*** Task data ***
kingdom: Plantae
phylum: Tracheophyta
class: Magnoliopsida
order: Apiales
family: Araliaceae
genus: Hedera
***
*** Task data ***
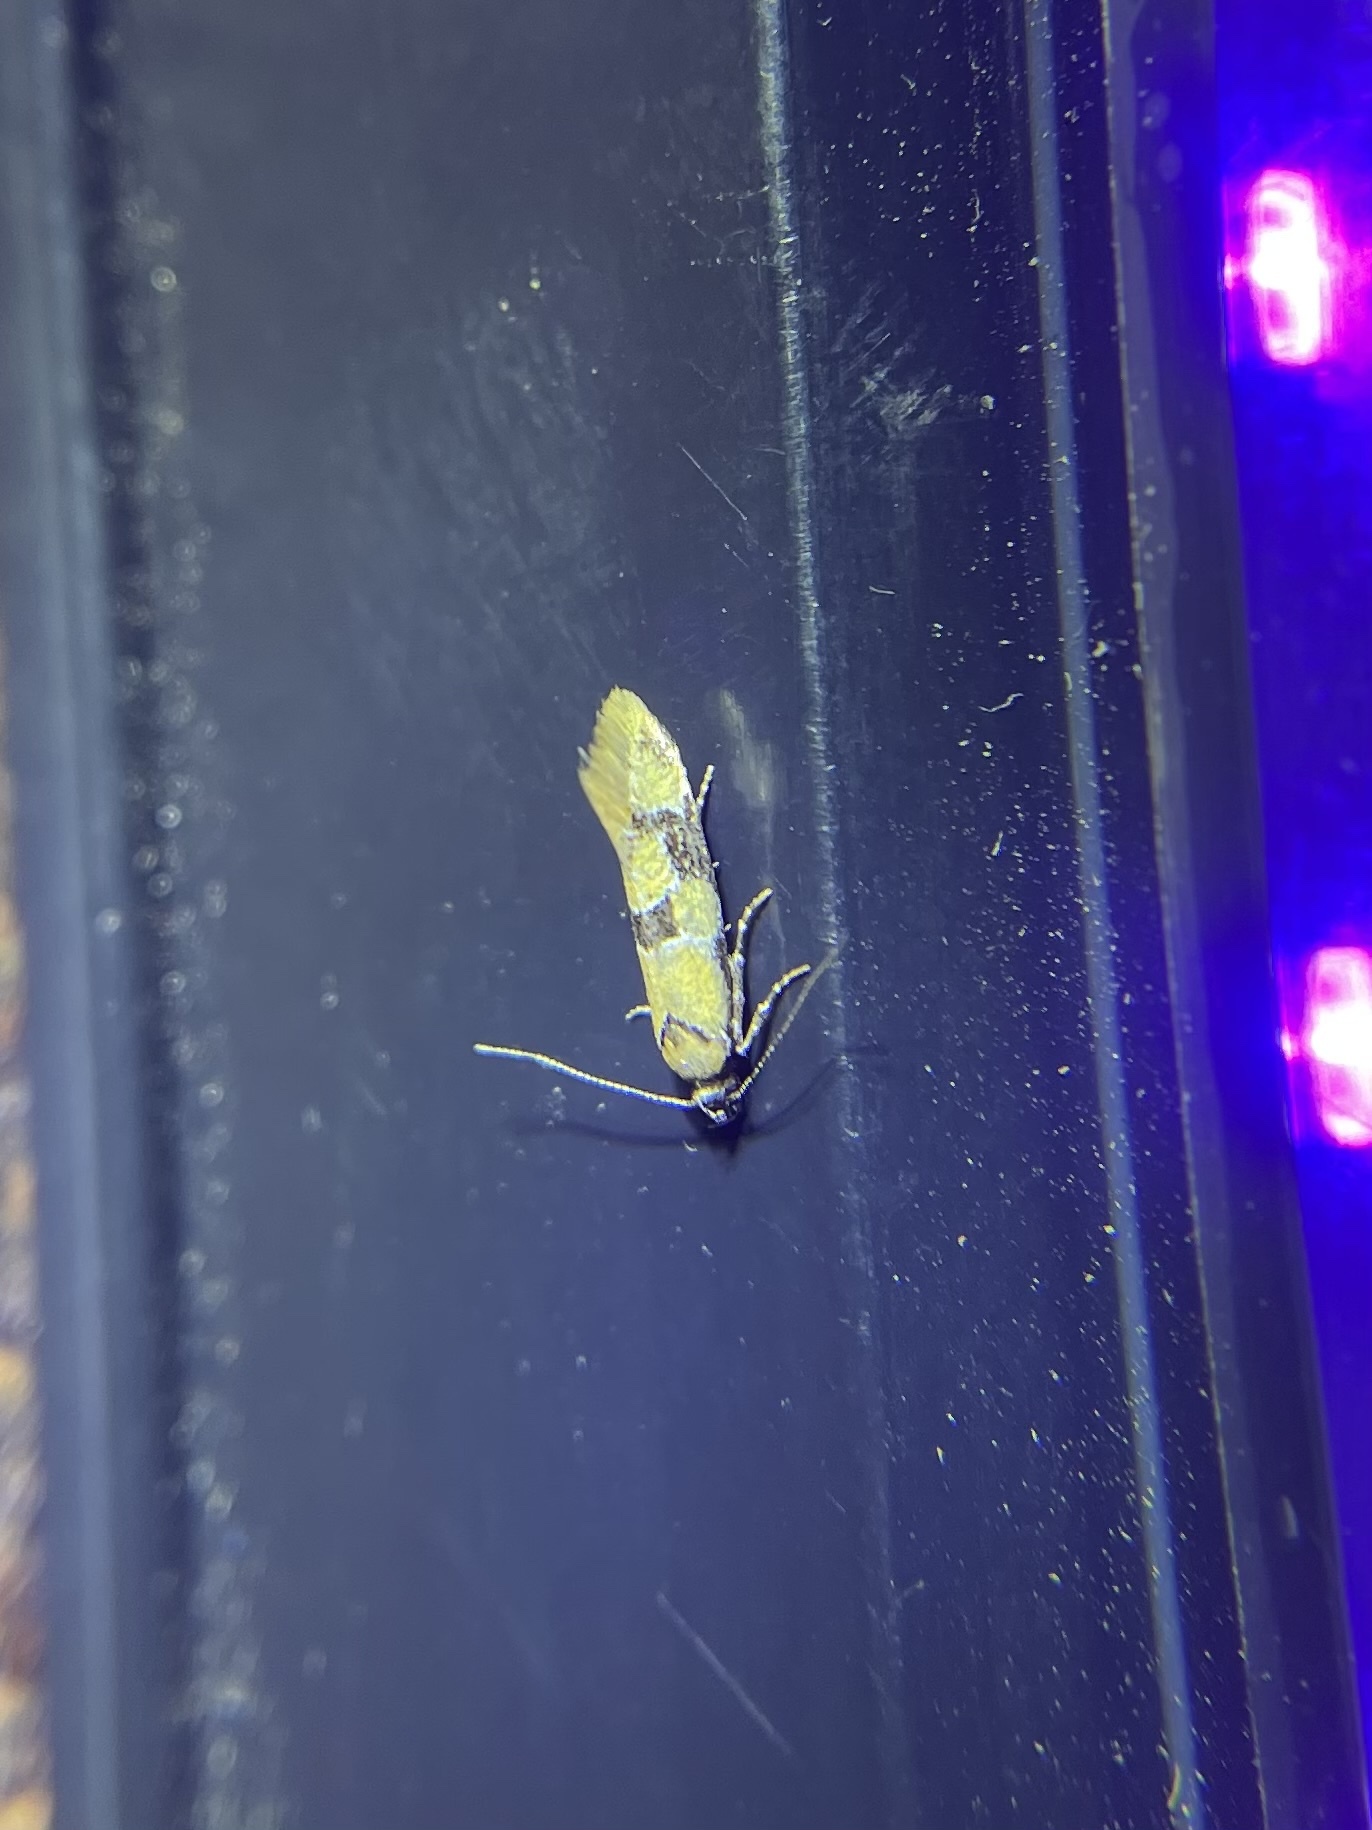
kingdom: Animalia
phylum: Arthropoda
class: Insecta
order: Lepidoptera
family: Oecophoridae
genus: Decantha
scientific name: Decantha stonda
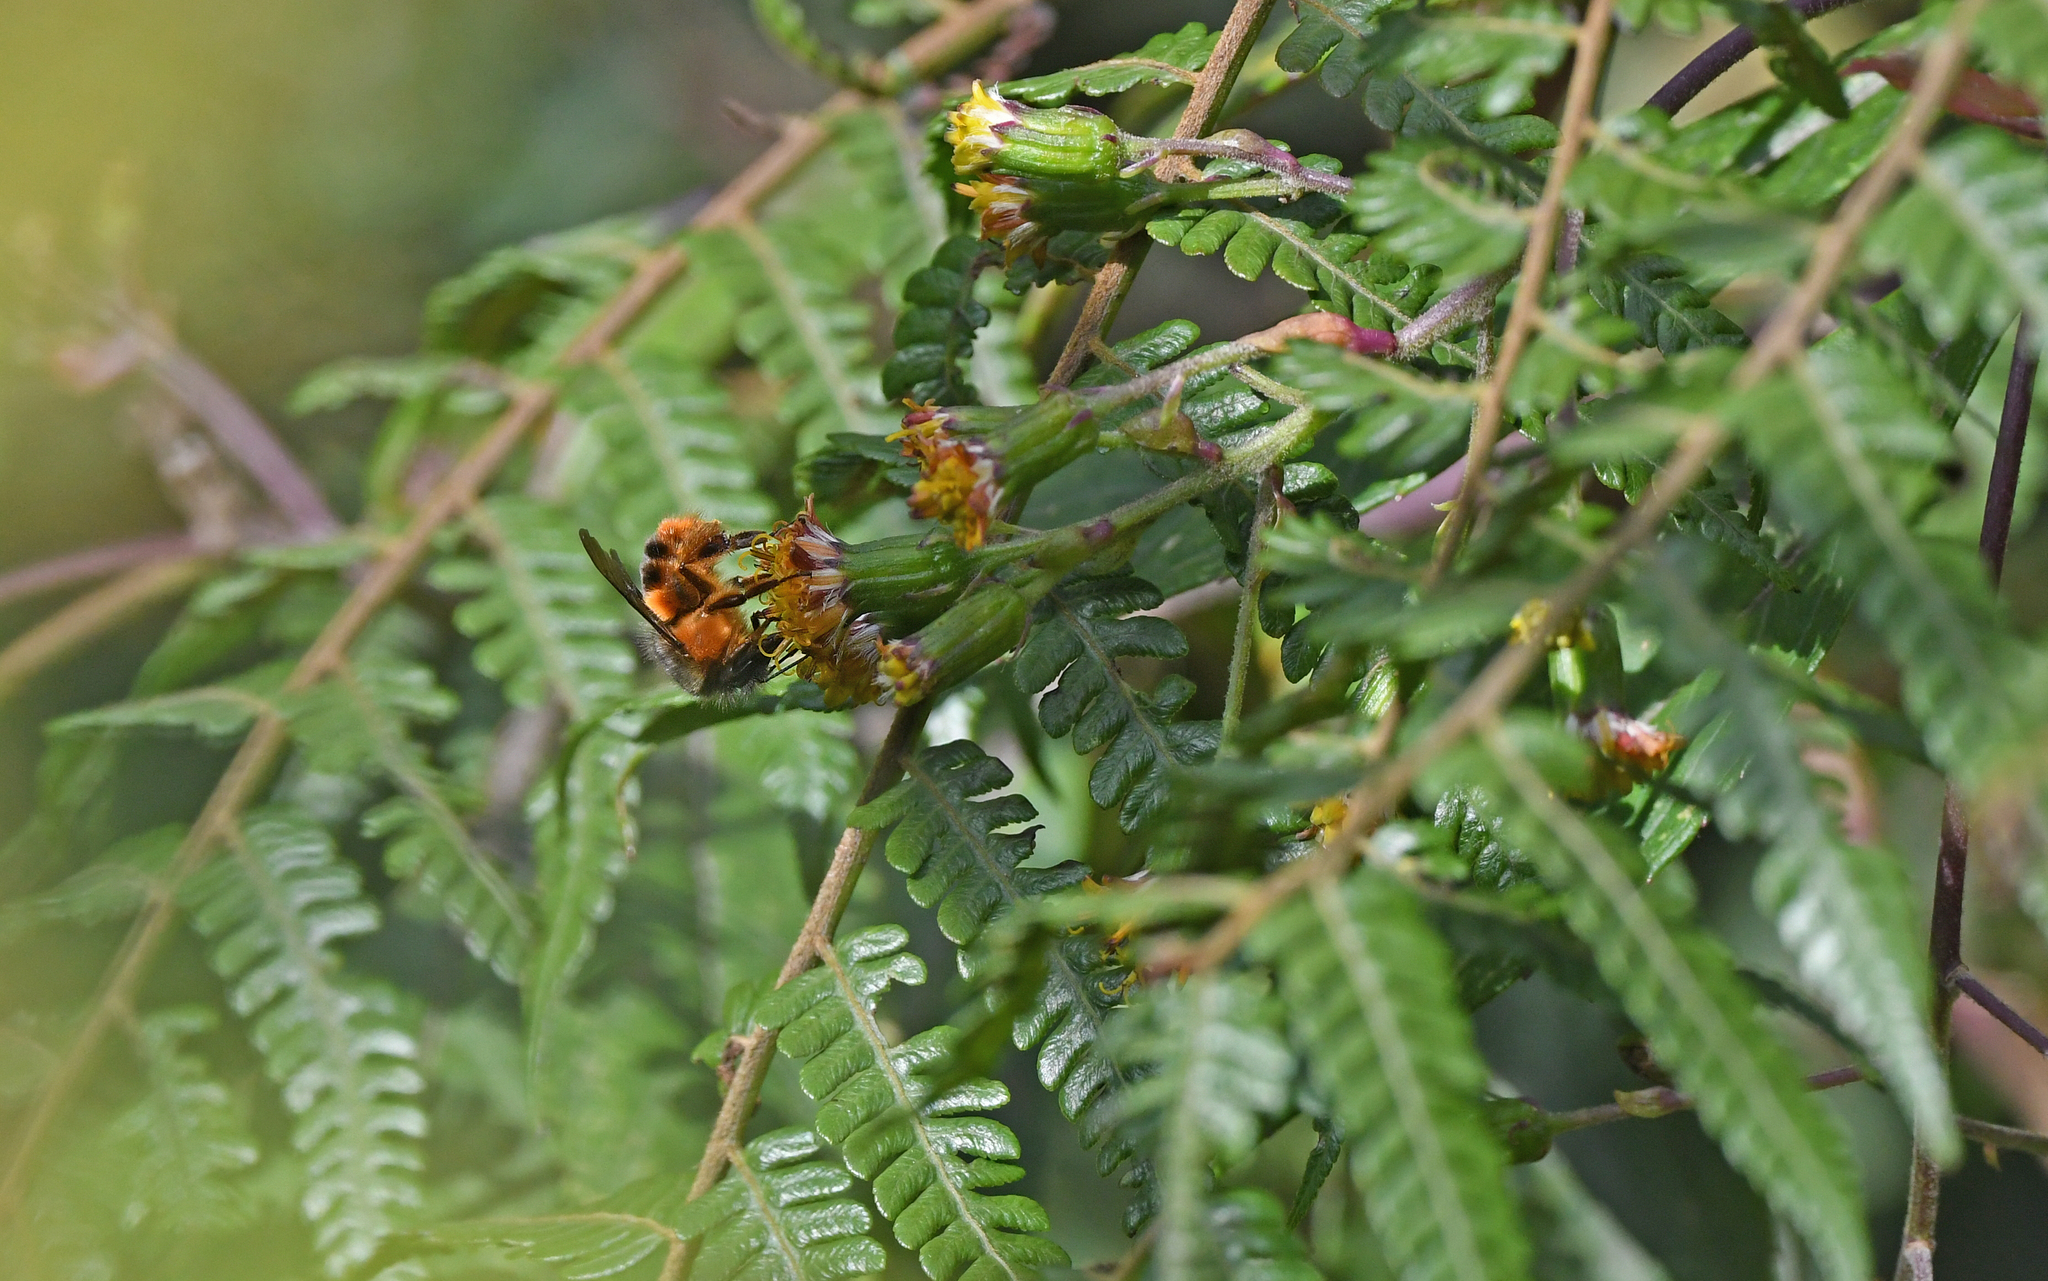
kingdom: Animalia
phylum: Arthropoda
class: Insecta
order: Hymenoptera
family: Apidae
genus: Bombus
***
*** Task data ***
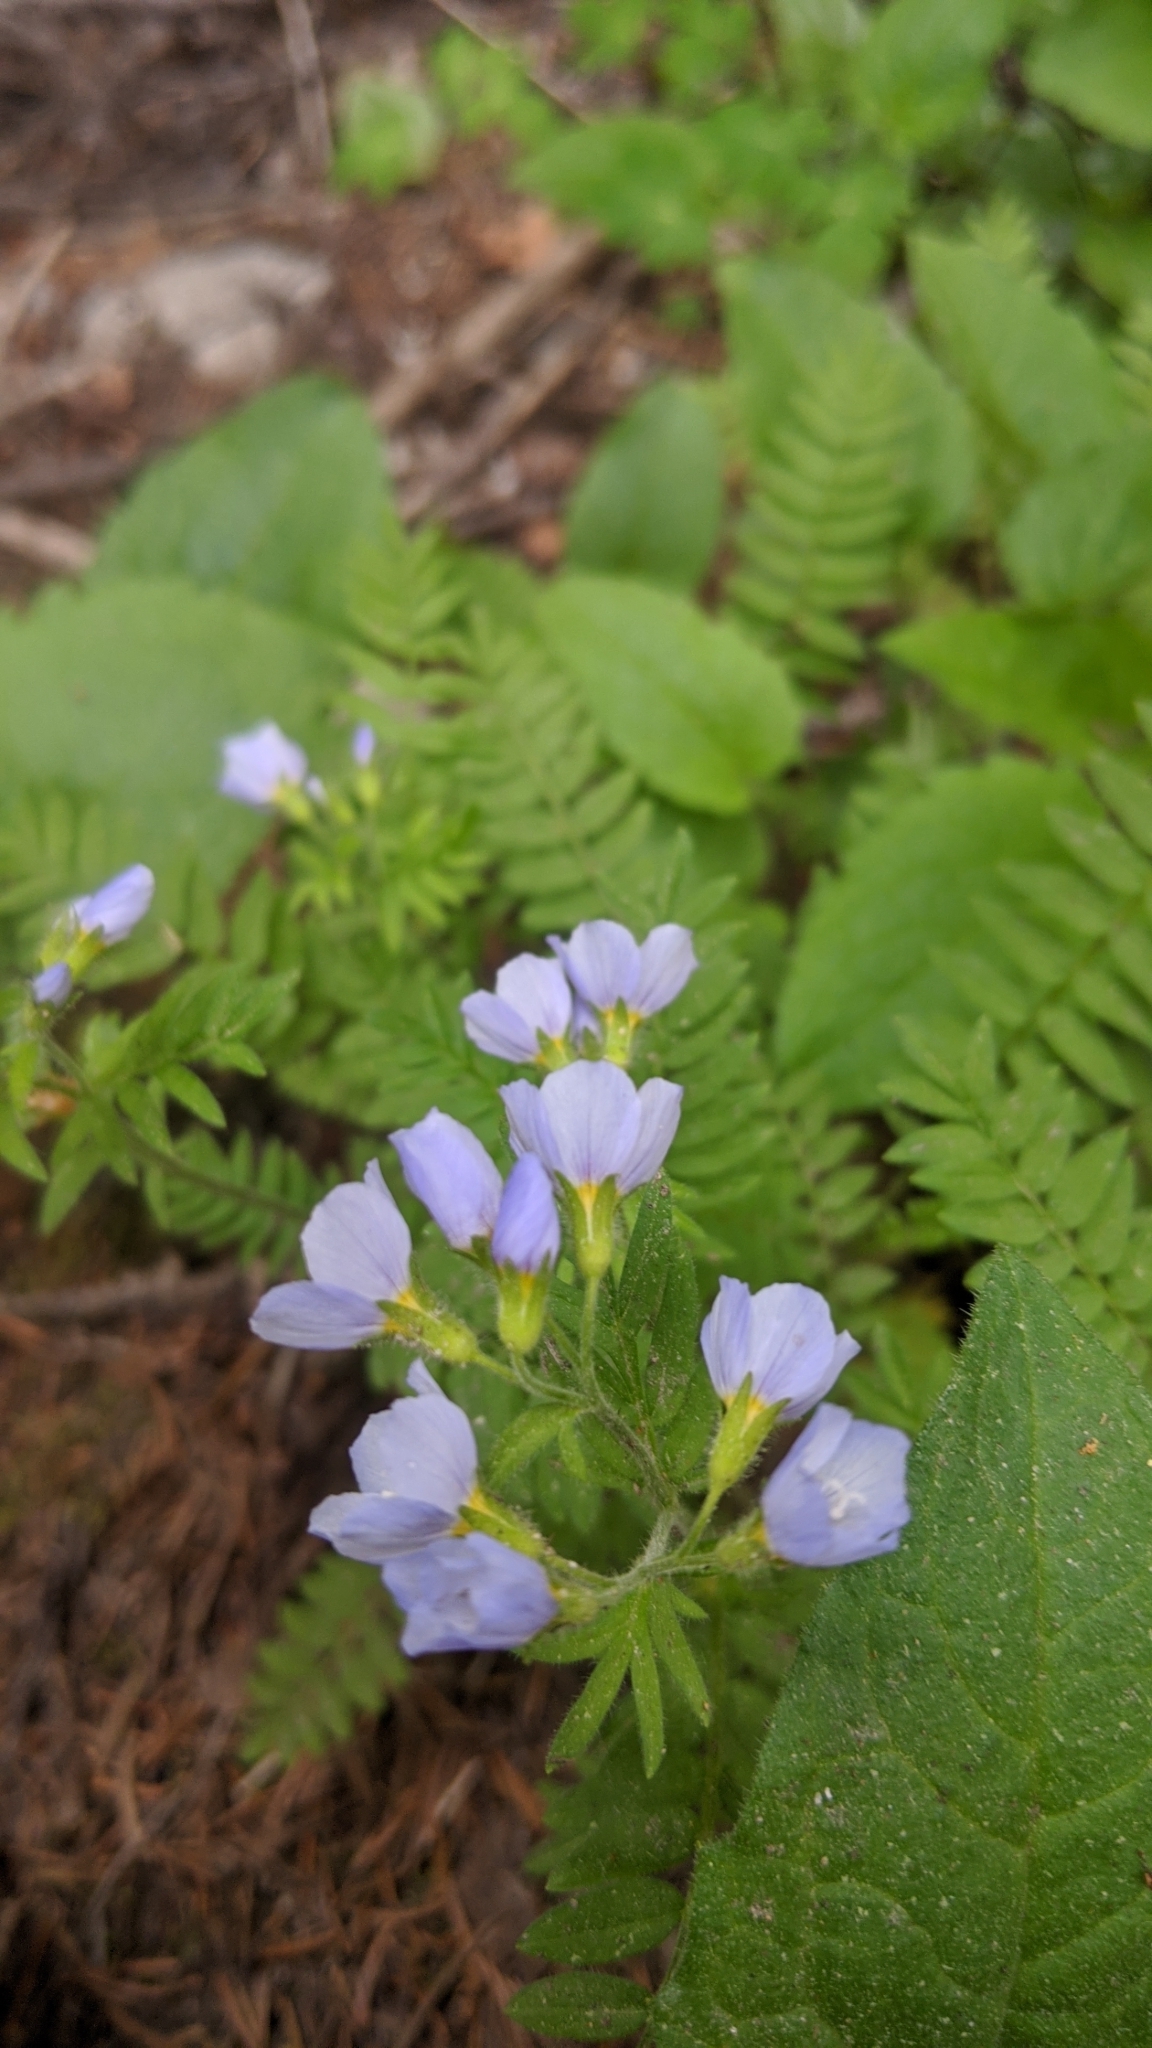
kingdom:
***
Task statement | Please transcribe the data above word for word, starting at the line that contains "genus: Decantha" and ending at the line that contains "family: Apidae". Leave the pictures out of your answer.

The output |
genus: Decantha
scientific name: Decantha stonda
kingdom: Animalia
phylum: Arthropoda
class: Insecta
order: Hymenoptera
family: Apidae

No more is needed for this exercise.